With much of the staff already set, Hoath is content to get in where he fits in under Martin.

“I’m excited that Coach Martin gave me an opportunity to join his staff,” said Hoath, 11-12 in two season at Mt. Pleasant before going 23-31 over the past five years with the Lions. “There’s a lot of good things going on at Spring Hill. I’m excited to be a part of it and get into the building as a teacher. I’m looking forward to a new, fresh start.

“I would imagine defensively I’ll be (working with) the secondary, either with the safeties or the cornerbacks. Offensively, I’ve got a little experience coaching all the positions, so I guess I’ll be wherever they need me.”

Meanwhile, Hoath’s sons – freshman running back/linebacker Nate and junior tight end/defensive end Jase – continue to practice at Columbia Central.

“I’m hoping they follow me, but it’s still up in the air,” he said. “No final decision’s been made. It’s tough for Jase, being a junior. I want them with me, but I’ll love ‘em no matter what.

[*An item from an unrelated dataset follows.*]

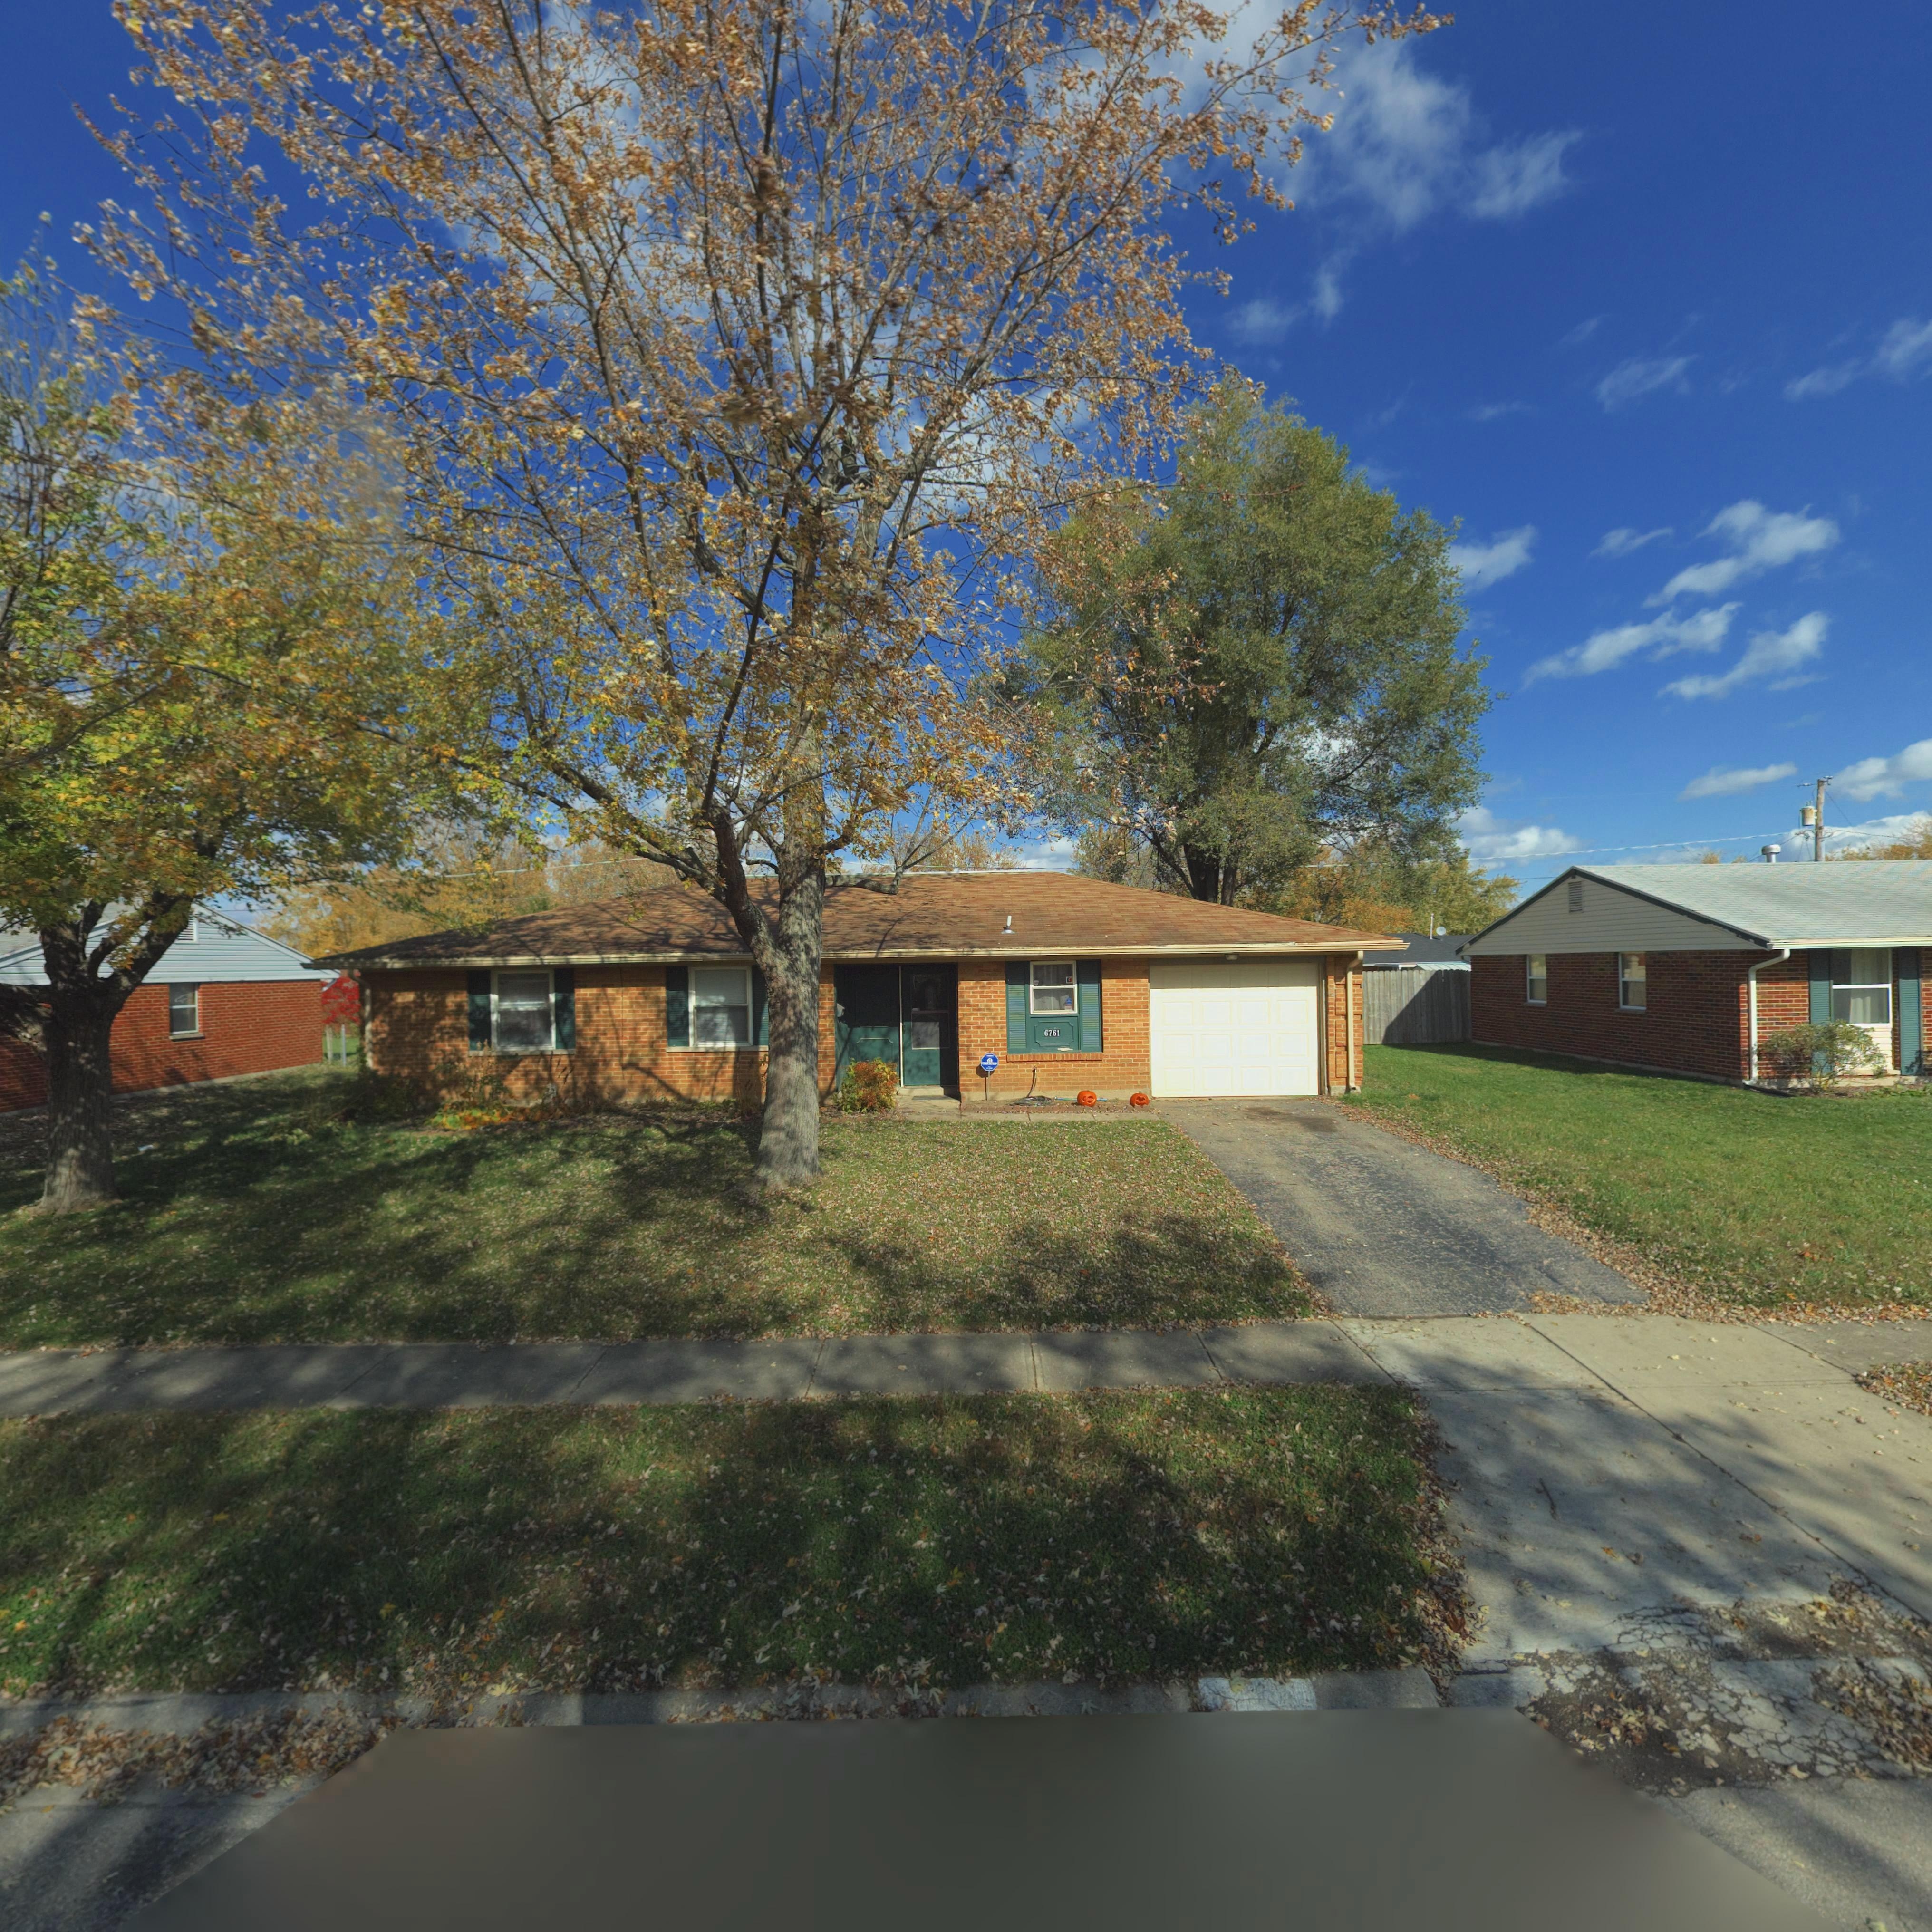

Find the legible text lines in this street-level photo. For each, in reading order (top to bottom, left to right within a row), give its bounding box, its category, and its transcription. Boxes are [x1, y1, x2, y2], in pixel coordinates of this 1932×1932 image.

[1044, 1029, 1060, 1037] StreetNumber: 6761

“They’re good ballplayers and good young men. I want them to continue to do the right thing. Until a decision’s been made, they need to be there practicing and getting better at football and preparing for the season and being good teammates. It’s been difficult, but I know they’re going to be successful no matter what they do.”

Dialogue between Martin and former Central offensive coordinator Scott Tilghman continues, but no decision has been made regarding his addition to the staff.

The personnel changes, as the 2021 campaign starts in a month, promise to make the Oct. 29 “Backyard Bowl” regular-season finale between the Lions and host Spring Hill an even more energetic event.

“That’s never much of an issue,” Martin said, “but we may not need the pyrotechnics to have the fireworks.”